Standing proudly at the tip of Europa Point is the red and white Trinity lighthouse, guiding vessels through the busy Strait. It was first lit in 1841 but is now entirely machine-operated.
Nearby Harding’s Battery provides another reminder of the outpost’s military importance. Named after Sir George Harding who was Chief Engineer in 1844, the sunken magazine below is now a visitor centre.
Set back from the cliff-edge, separated by green grass, a car park, a small café and children’s play area, is the striking Mosque of The Custodian of the Two Holy Mosques. Inaugurated in 1997, it was a present from King Fahd of Saudi Arabia and took two years – and around £5 million – to complete.
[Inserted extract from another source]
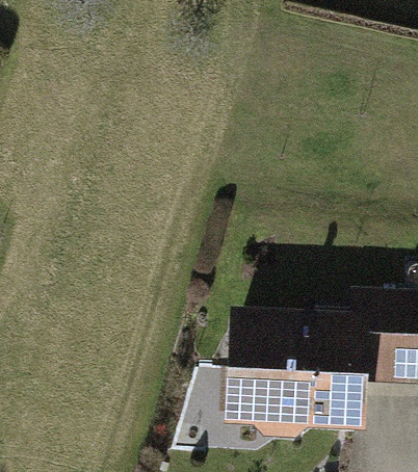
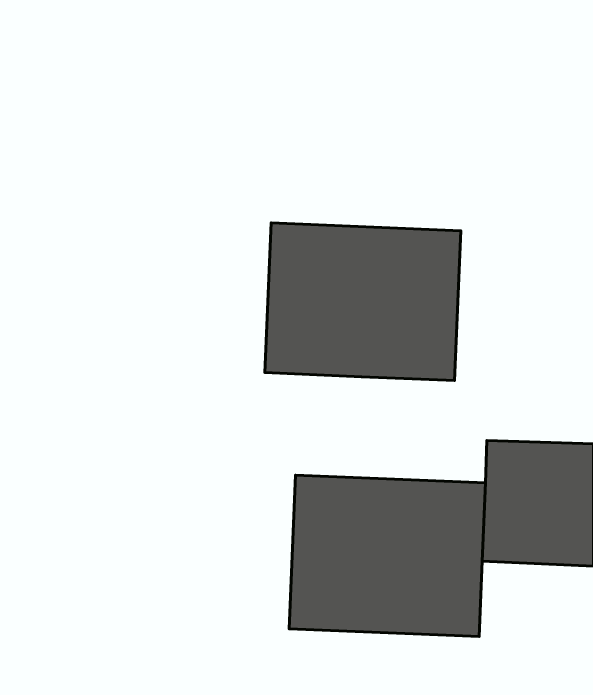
building: none -> [265,223,461,381]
It serves the 2,000-plus Muslim residents of Gibraltar and also contains a school, library and lecture hall. Its curvaceous architecture strikes a surreal pose against the backdrop of lofty, wind-sculpted limestone cliffs.
This whole other side to the Rock, the escapist’s Gibraltar, is the British territory’s last-remaining untamed outpost. Despite a £4.4 million facelift in 2010 and the reopening of Dudley Ward tunnel, closed for eight years after a devastating rock fall, it’s the part of Gibraltar that has seen the least development.
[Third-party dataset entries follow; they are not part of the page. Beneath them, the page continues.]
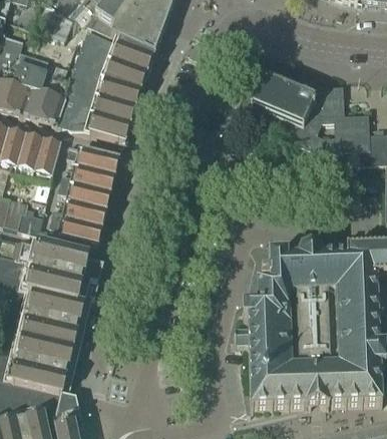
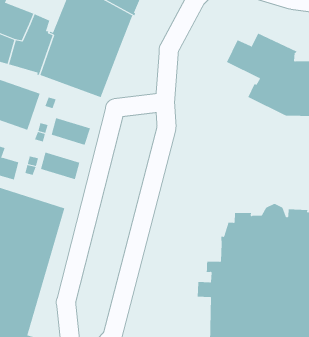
building: [77,148,118,175] -> none
building: [68,184,109,211] -> none
building: [60,221,101,248] -> none

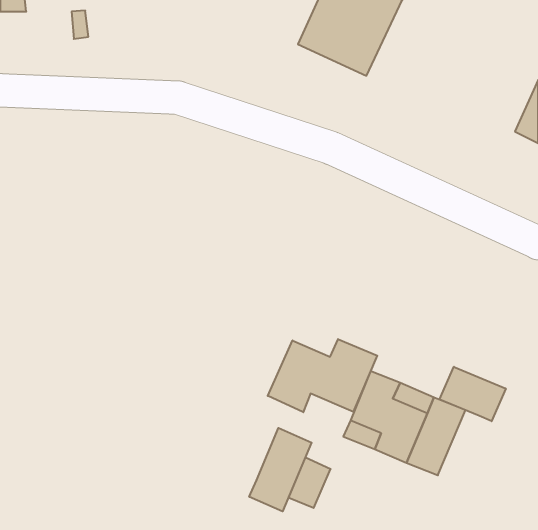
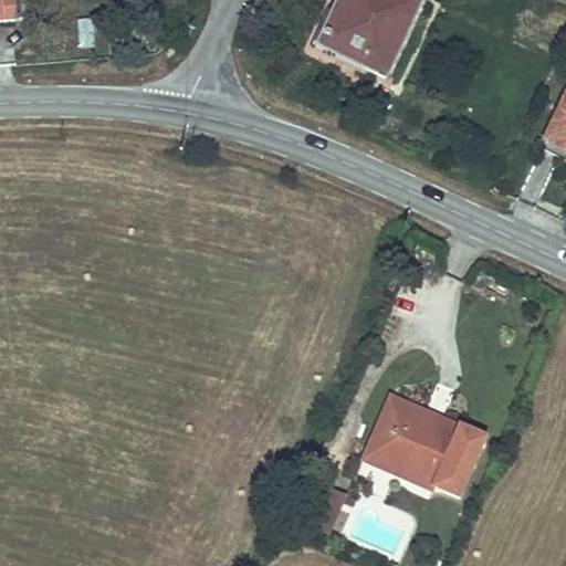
building: [268,339,377,412] -> none
building: [440,367,506,421] -> none
building: [249,428,312,511] -> none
Until now, that is. At least one and possibly two major projects are destined to change Europa Point forever.
That transformation is already underway, with construction crews busy laying the foundations for Gibraltar’s first university, due to open this September. The fast-track project to upgrade the St Christopher’s School site as the main campus, with Halls of Residence for 200 students from abroad, represents a £10 million investment.
Controversy still surrounds the second major project mooted for Europa Point – the new UEFA football stadium.
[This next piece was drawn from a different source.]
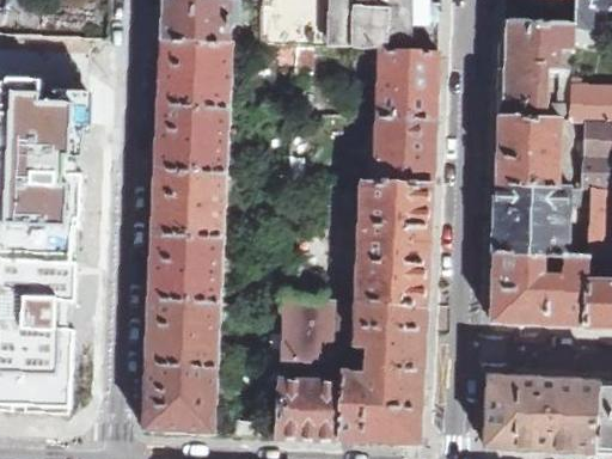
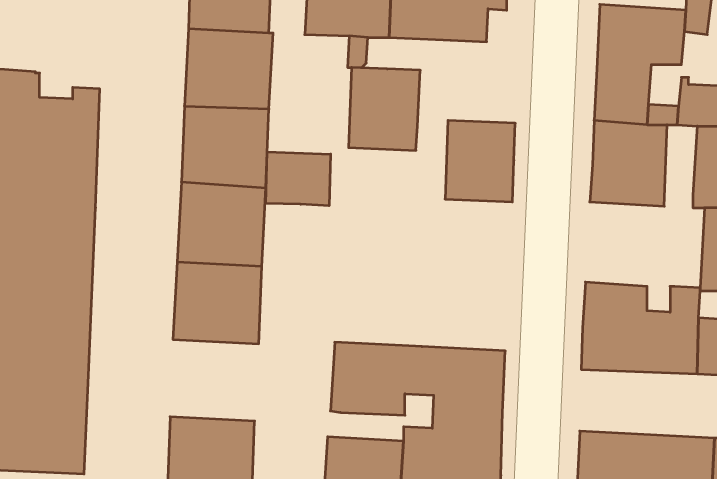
building: [377,49,436,118] -> [349,67,420,150]
building: none -> [266,152,331,206]
building: [355,182,430,308] -> none
building: [491,184,569,255] -> none
building: [145,299,219,367] -> none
The plan is to give the one-year-old Gibraltar national football team its own home ground and create a complex which can be used for other sports and events. Currently the squad has been playing its European qualifiers in Portugal. (No need to ask why they can’t play in Spain!)
“The Europa Point Stadium presents the perfect opportunity to create a magnificent, beautifully designed public space for everyone to enjoy – together with the chance to create a globally recognised symbol for Gibraltar,” reads a government mission statement.
However, many Gibraltarians have objected on environmental grounds to the loss of their last remaining open space. More than 1,500 people signed a petition calling on the government to reconsider the chosen site, fearing that a natural beauty spot will be lost forever. There’s also concern over match-day mayhem as thousands of fans pour over the frontier and sweep through to the other end of the territory like a flash flood.
As local Darren Olivero explained: “The design – hideous though it is – is not the issue; the location is. Europa Point and the views of and from it would be ruined forever by any such large structure.”
He has a point. Europa Point will certainly never again be the way it was for me; open, airy and beautiful, like standing at the edge of something truly special.
It would be a spectacular stadium, no doubt, although one that totally dominates the landscape. Still, there is no way I’m missing that first Gibraltar game at the new stadium.
Although I can’t help feeling that, in striving to be like the rest of Europe – flashy university, international football stadium – Gibraltar could be losing more than it gains.
Whatever your viewpoint, see the one at Europa Point before it changes forever.